No mencionar a su esposa, la mundialmente conocida cantante colombiana Shakira, es una obligación que no podríamos pasar por alto, porque pienso, y aquí a título personal, cada mínima pieza forma parte del todo que Piqué ha acomodado en el gran puzzle que ha sido, es y será su vida.

Cada intervención del futbolista culé, o del empresario barcelonés, tiene hoy en día un trazado evaluado de cara al futuro. Hoy, sería impensable verle saliéndose del libreto marcado por su entorno -que no va más allá de sí mismo- para desentonar con una imagen que ha programado y puesto en vidriera con propósitos netamente político-comerciales.

Piqué ama la exposición mediática, entrañablemente adora la postura actoral que le permite campar a sus anchas en aras de sus objetivos, eso está en sus genes, y que conste que no estoy en contra de ello, sino de lo que esa gestión significa para un entorno endeble que no sea él mismo, donde él es el único con capacidad para medir consecuencias que puede el resto no querer enfrentar.

Para que se entienda esta observación, no iré más allá de sus últimas declaraciones en la que posiciona a Lionel Messi, y lo presiona, para contestar a una supuesta mala relación en el vestuario azulgrana.
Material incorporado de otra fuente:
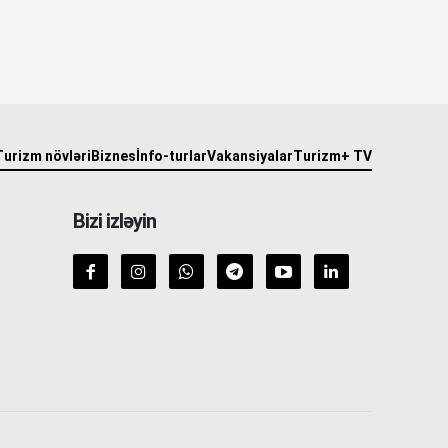
Turizm növləri
Biznes
İnfo-turlar
Vakansiyalar
Turizm+ TV
Bizi izləyin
Sea o no una verdad lo que ocurre dentro de las instalaciones de Can Barça, Piqué no debe usar cada oportunidad para sacarle provecho propio. Esto también viene en el libro de las normas de honestidad de la buena gente.
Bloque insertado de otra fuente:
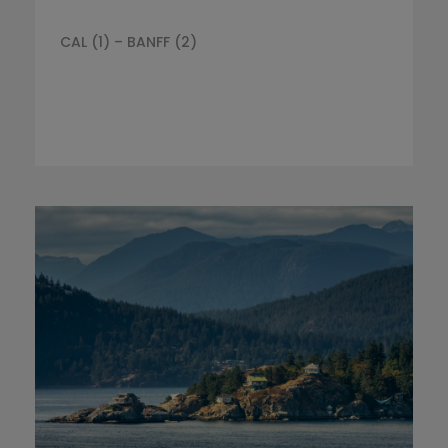
CAL (1) – BANFF (2)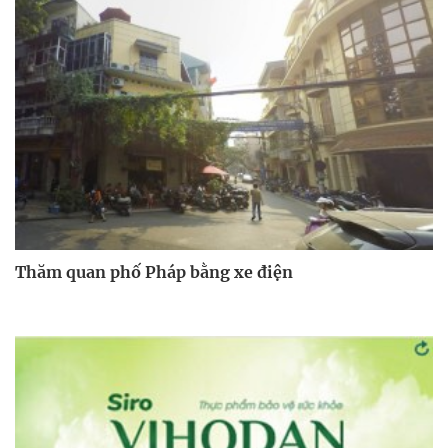
Thăm quan phố Pháp bằng xe điện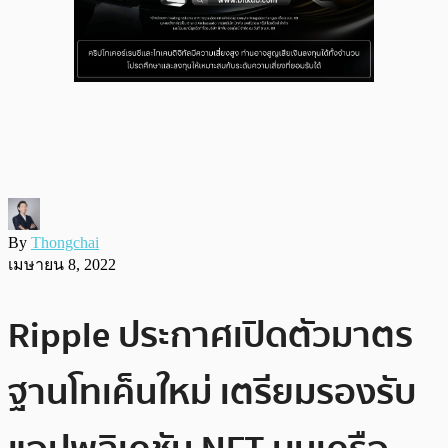
By
Thongchai
เมษายน 8, 2022
Ripple ประกาศเปิดตัวมาตร
ฐานโทเค็นใหม่ เตรียมรองรับ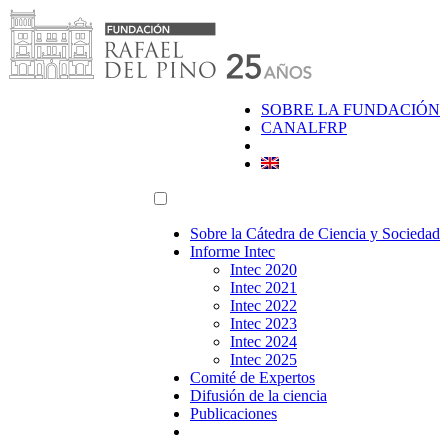
Saltar
al
contenido
SOBRE LA FUNDACIÓN
CANALFRP
Sobre la Cátedra de Ciencia y Sociedad
Informe Intec
Intec 2020
Intec 2021
Intec 2022
Intec 2023
Intec 2024
Intec 2025
Comité de Expertos
Difusión de la ciencia
Publicaciones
Si Gerard Piqué quiere hacer de su trastero un florero, puede hacerlo. Nadie se lo podrá impedir. Pero lo que sí no puede esperar el central del Barça es que bajo el signo de lo previsible, porque simplemente viene de Gerard, todo un entorno deba estar sujeto a sus endiablados caprichos de niño malcriado con consecuencias indeseables.